One February, way back when we were
teens, my best friend, Kate, talked me into yet another blind date. The guy she
liked lived ten miles away. He didn’t have a car, but his friend did. We met the
guys at a nearby restaurant where we sat and talked for a couple hours.
Well, Kate and “Donnie” talked for a
couple hours.
As for me, I wished that I had stayed
home and read a good book. My date, I’ll call him “Joe,” was not someone my parents would have approved of. I won’t
go into details, but I did notice that he had a lot of gray in his hair. I
suspected that he had probably graduated from high school shortly after the end
of World War II. Fortunately, Joe dozed off about twenty minutes after
we were introduced.
Hey, I wasn’t that boring.
Thirty-plus years later, I wrote an anecdote
about that bizarre double date and entered it in a Worst Date contest sponsored
by a newspaper that no longer exists.
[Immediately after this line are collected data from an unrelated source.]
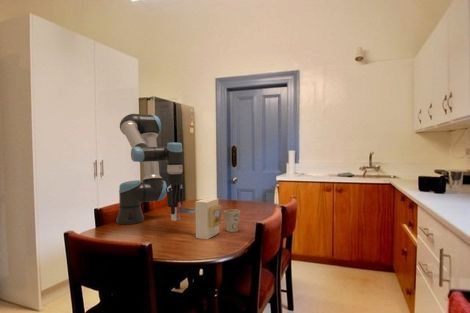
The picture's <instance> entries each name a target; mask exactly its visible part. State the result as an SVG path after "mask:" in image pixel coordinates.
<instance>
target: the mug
mask: <svg viewBox="0 0 470 313" xmlns="http://www.w3.org/2000/svg"><path fill="white" fill-rule="evenodd" d="M223 214H224V222H225V229H226V231H227V232H228V233H237V232H238V231H239V228H240V219H241V210H239V209H233V208H232V209H225V210H224V211H223Z"/></svg>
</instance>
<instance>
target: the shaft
mask: <svg viewBox="0 0 470 313" xmlns="http://www.w3.org/2000/svg"><path fill="white" fill-rule="evenodd" d="M181 205H182V204H181V202H176V207H177V218H178V219H179V218H180V219H181V217H182V214H185V215H193V216H194V215H195V216H196V207H195V208H194V207H182V206H181ZM169 209H170V210H169V213H170V216H169V217H170V219H171V207H169ZM220 214H221V215H222V211H221V212H220V210H216V211H214V216H216V217H220ZM178 219H177V220H178ZM180 219H179V220H180Z"/></svg>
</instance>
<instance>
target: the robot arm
mask: <svg viewBox="0 0 470 313" xmlns="http://www.w3.org/2000/svg"><path fill="white" fill-rule="evenodd" d="M119 122H120V123H119V129H120V132H121V133H122V134H123V135H124V136H125V138H126V139H127V141H128V143H129V145H130V147H131V149H130V158H131V160H132V162H137V163H143V165H144V166H143V168H144V177H143V178H142V181H141V180H137V179H136V180H129V181H124V182H122V183H120V184H119V189H118V193H119V194H118V195H119V198H118V199H119V202H118V203H119V210H118V213H117V217H116V224H118V225H134V224H135V225H136V224H140V223H143V222H145V215H144V214H143V210H142V203H149V202H158V201H162V200H164V199H165V197H166V200H167V207H168V208H170V207H171V218H170V220H171V221H177V220H178V221H179V220H181V218H179V219H178V218H177V207H176V202H181V207H182V206H183V202H184V190H185V185H183V184H182V181H183V180H184V179H183V176H184V175H183V144H182V143H181V142H167V146H158V143H157V142H158V141H157V138H158V137H159V135H160V133H161V131H162V122H161V120H160V118H159V116H157V115H155V114H142V113H129V114H127V115H125V116H124V117H123V118H122V119H121V120H120V121H119ZM159 162H166V165H167V168H166V172H167V174H166V176H167V182H169V183H168V186H167V182H166V181H165V180H163V177H162V176H161V175H160V167H159V166H160V164H159Z"/></svg>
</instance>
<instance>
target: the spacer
mask: <svg viewBox="0 0 470 313" xmlns="http://www.w3.org/2000/svg"><path fill="white" fill-rule="evenodd" d="M216 210H220V212H221V214H220V217H216V220H215V221H214V211H216ZM220 224H222V205H221V204H219V205H215V206H213V207H210V208H209V227H210V228H213V227H215V226H217V225H219V226H220Z"/></svg>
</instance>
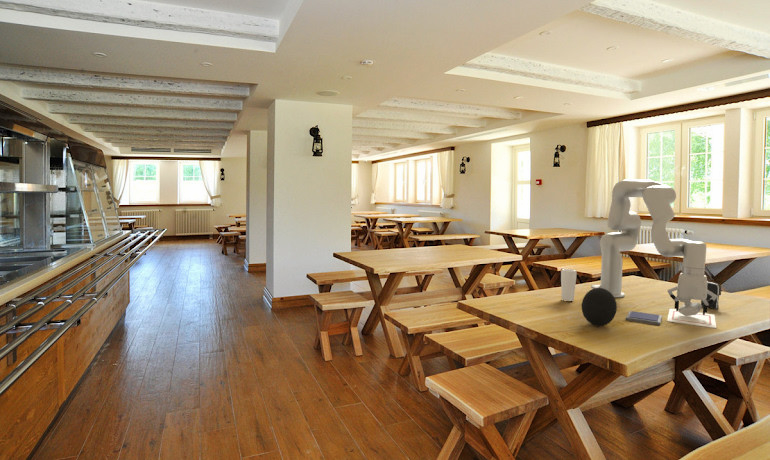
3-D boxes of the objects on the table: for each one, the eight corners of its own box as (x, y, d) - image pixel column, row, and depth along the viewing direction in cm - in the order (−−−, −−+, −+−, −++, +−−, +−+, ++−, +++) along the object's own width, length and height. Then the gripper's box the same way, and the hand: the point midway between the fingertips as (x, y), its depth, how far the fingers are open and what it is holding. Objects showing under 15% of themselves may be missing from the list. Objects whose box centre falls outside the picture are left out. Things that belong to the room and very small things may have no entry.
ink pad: (625, 320, 181) (625, 316, 181) (629, 313, 191) (629, 310, 191) (660, 325, 175) (660, 321, 174) (661, 318, 184) (662, 314, 184)
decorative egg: (582, 319, 183) (584, 283, 182) (616, 323, 177) (618, 286, 175) (579, 327, 172) (580, 289, 171) (614, 332, 166) (616, 293, 165)
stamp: (707, 310, 183) (699, 290, 184) (701, 315, 179) (693, 295, 180) (683, 313, 190) (676, 294, 191) (678, 318, 186) (670, 299, 187)
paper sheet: (667, 321, 180) (667, 320, 180) (669, 309, 198) (669, 308, 198) (716, 328, 171) (716, 327, 171) (714, 315, 189) (714, 314, 189)
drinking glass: (557, 299, 216) (558, 268, 215) (570, 298, 217) (572, 268, 215) (564, 302, 210) (565, 271, 208) (578, 302, 210) (579, 271, 209)
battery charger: (721, 308, 199) (723, 283, 198) (715, 309, 198) (717, 284, 197) (705, 304, 206) (707, 280, 204) (699, 305, 204) (701, 281, 203)
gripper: (667, 270, 185) (665, 310, 186) (720, 275, 175) (716, 318, 176) (668, 267, 191) (666, 307, 192) (719, 272, 181) (716, 313, 182)
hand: (690, 312), depth 184 cm, fingers closed on stamp, 8 cm apart
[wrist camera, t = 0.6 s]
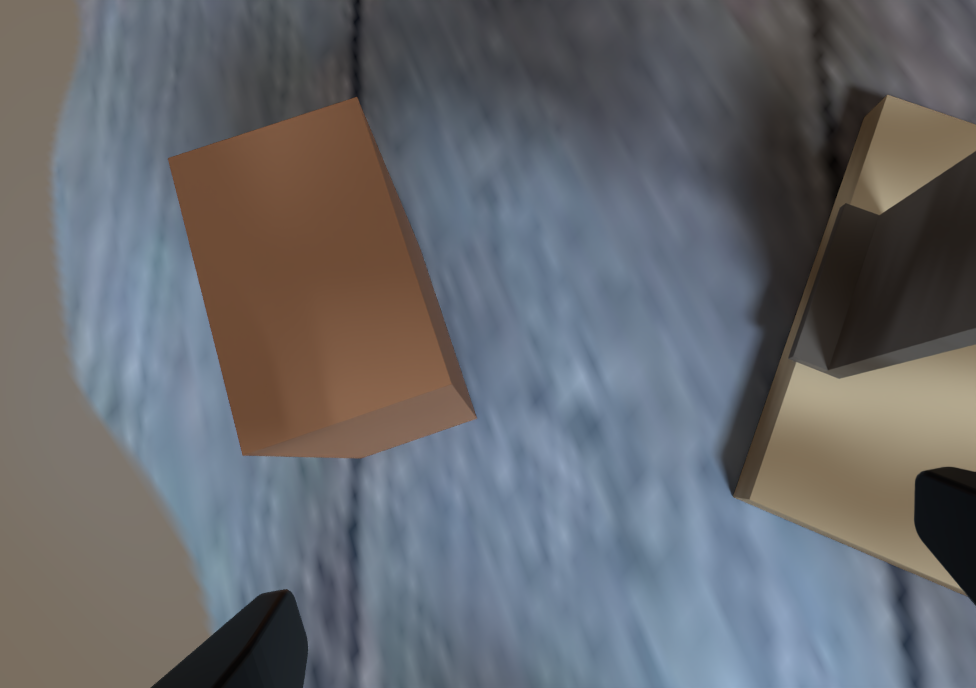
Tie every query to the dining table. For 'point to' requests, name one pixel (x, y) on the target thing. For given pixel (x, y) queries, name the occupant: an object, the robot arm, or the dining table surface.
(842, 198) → the wooden board with blocks
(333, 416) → the brown rectangular block
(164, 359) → the dining table surface
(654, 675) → the dining table surface
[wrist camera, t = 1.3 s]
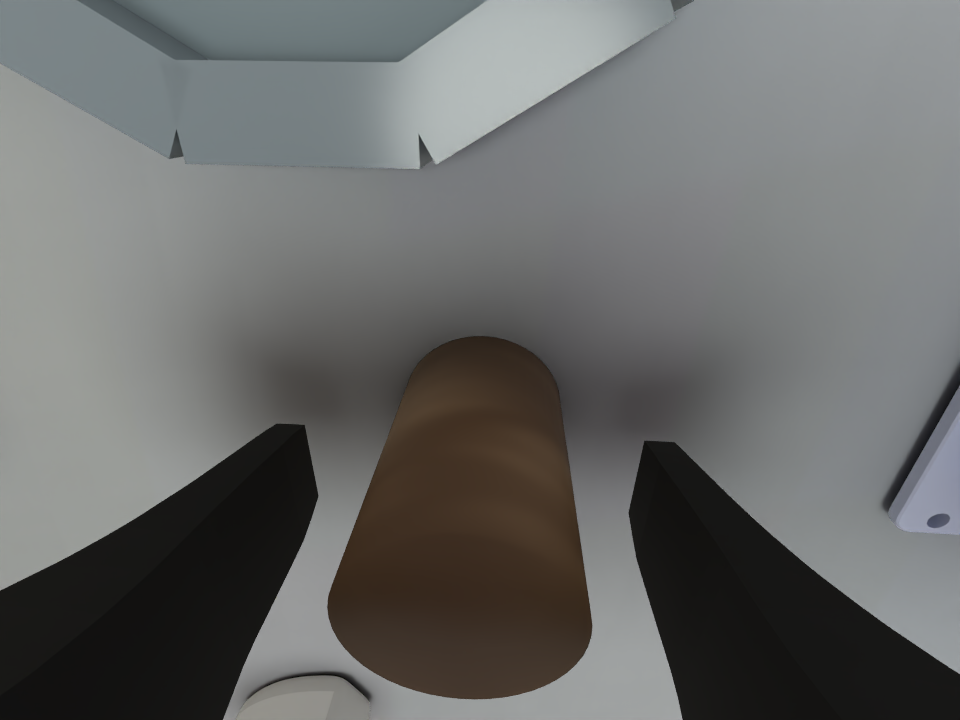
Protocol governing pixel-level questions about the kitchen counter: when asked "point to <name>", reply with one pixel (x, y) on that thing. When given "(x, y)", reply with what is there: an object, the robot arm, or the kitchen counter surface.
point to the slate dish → (315, 70)
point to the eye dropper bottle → (307, 700)
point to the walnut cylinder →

Of course, being a writer, I, um, embellished
the story a bit.
On Valentine’s Day, the newspaper
published an article written by one of its reporters. The article included
several worst date anecdotes submitted by readers (with no last names
mentioned). Mine was the lead in. I knew it couldn’t miss. It began with, “My
date set my best friend on fire.”
My entry related how Donnie had lit a
cigarette and tossed the match into the ashtray. The hot match scored a direct
hit on the cellophane cigarette wrapper, which burst into flames. I wrote that
my dozing date woke up, assessed the situation, and started huffing and
puffing. Thanks to Joe’s lung capacity, the mini torch went airborne and landed
on Kate’s fuzzy black sweater.
Well, that was my story then, but I’m
no longer sticking to it.
The reality: My date did not set my best friend on fire. I
confess that I combined the blind date story with another “incident” that
happened when Kate and I were at the restaurant a few months earlier. Yes, the
ashtray fire really happened the way I wrote it, but Donnie and Joe were nowhere
in sight.
Today, when friends read the tear
sheet of that article, I tell them the truth: “Actually,” I say, “I’m the one
who set Kate on fire.” But not to worry, Kate wasn’t hurt. Her sweater was only
slightly singed, and the Pepsi stains came out in the wash.